NASHVILLE, Tenn. — Manufacturer Dana Inc. rolled out innovations to its mainstay lineup of truck axles and driveshafts, and it also unveiled Rhombus Tire Analytics, a cloud-based system for managing tire maintenance.
Based in Maumee, Ohio, Dana has been manufacturing since 1904, and it is part of an industry facing “a tectonic shift” from “mechanical devices to integrated mechatronics,” or mechanical systems augmented with electronics, said Mark Wallace, a Dana executive vice president.
“We’re axles and drivelines, not a tire business, but the data was there,” Wallace said, explaining the new product in a different field. Dana’s Feb. 26 presentation was part of the annual meeting here of American Trucking Associations' Technology & Maintenance Council.
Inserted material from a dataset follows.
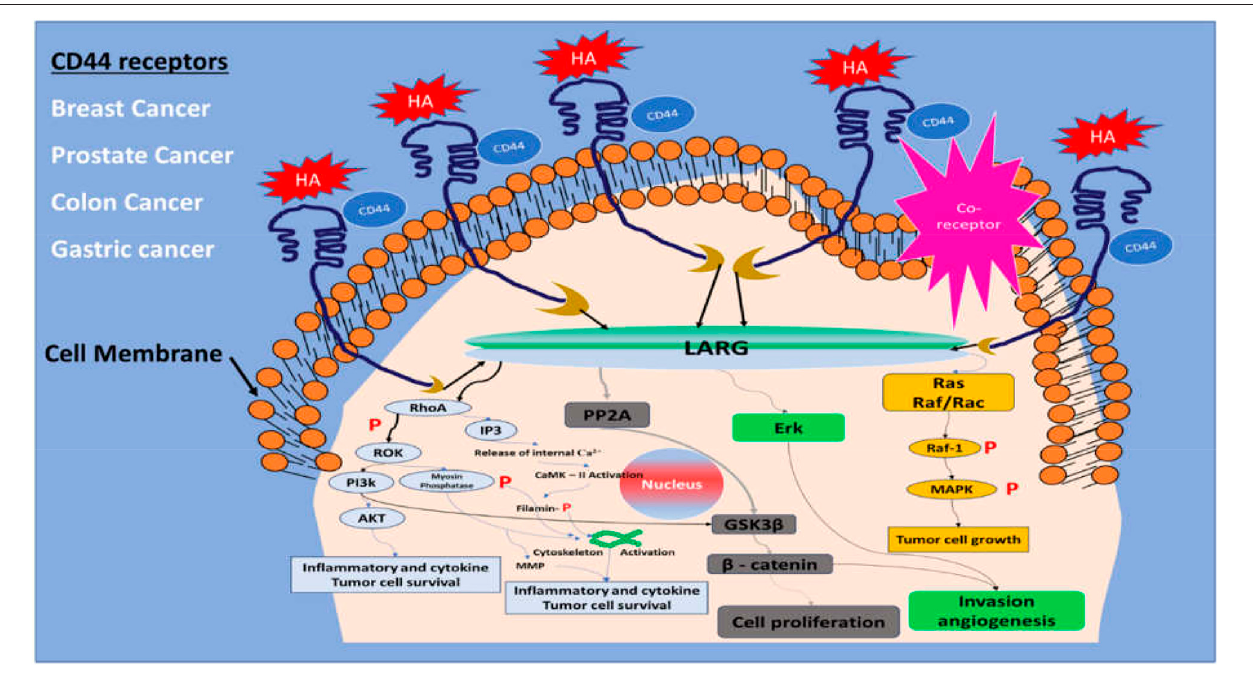
FIGURE 3 | Cell signaling pathways associated with the CD44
The company brought in a customer, Trent Siemens, maintenance director of Paul’s Hauling Ltd. in Winnipeg, Manitoba. The company has about 250 power units and 600 trailers.
Siemens said technicians enter data with iPads that send information directly to the Rhombus system, which uses tread-depth measurements and pictures of tread-wear patterns.
“Cost-per-mile, that’s my life as a maintenance director,” Siemens said, adding that his company has been using the system for three months.
Wallace said Rhombus is designed to create better data analysis than spreadsheets often in use now.
Dana has updated its SPL 350 driveshaft with a lighter-weight model called SPL 350 Lite. Steve Slesinski, Dana director of global product planning, said the new model is 35 pounds lighter than its predecessor and is useful for powertrain downspeeding.
Slesinski said the number of parts in the Lite shaft was reduced by 11. The material used are the same, he said, but the design was improved and some separate components were integrated.
Dana also added a new ratio for its AdvanTek 40 tandem drive axle, 2.47-to-1. The new ratio complements other AdvanTek 40 models with a range from 2.26 to 2.93-to-1.
Axle ratios are the number of turns it takes a drive axle to produce one revolution by a wheel. The lower the ratio number, the faster the axle.
Slesinski said the 2.47 ratio is “ideal” for use with a Cummins X15 engine and an Eaton automated manual transmission.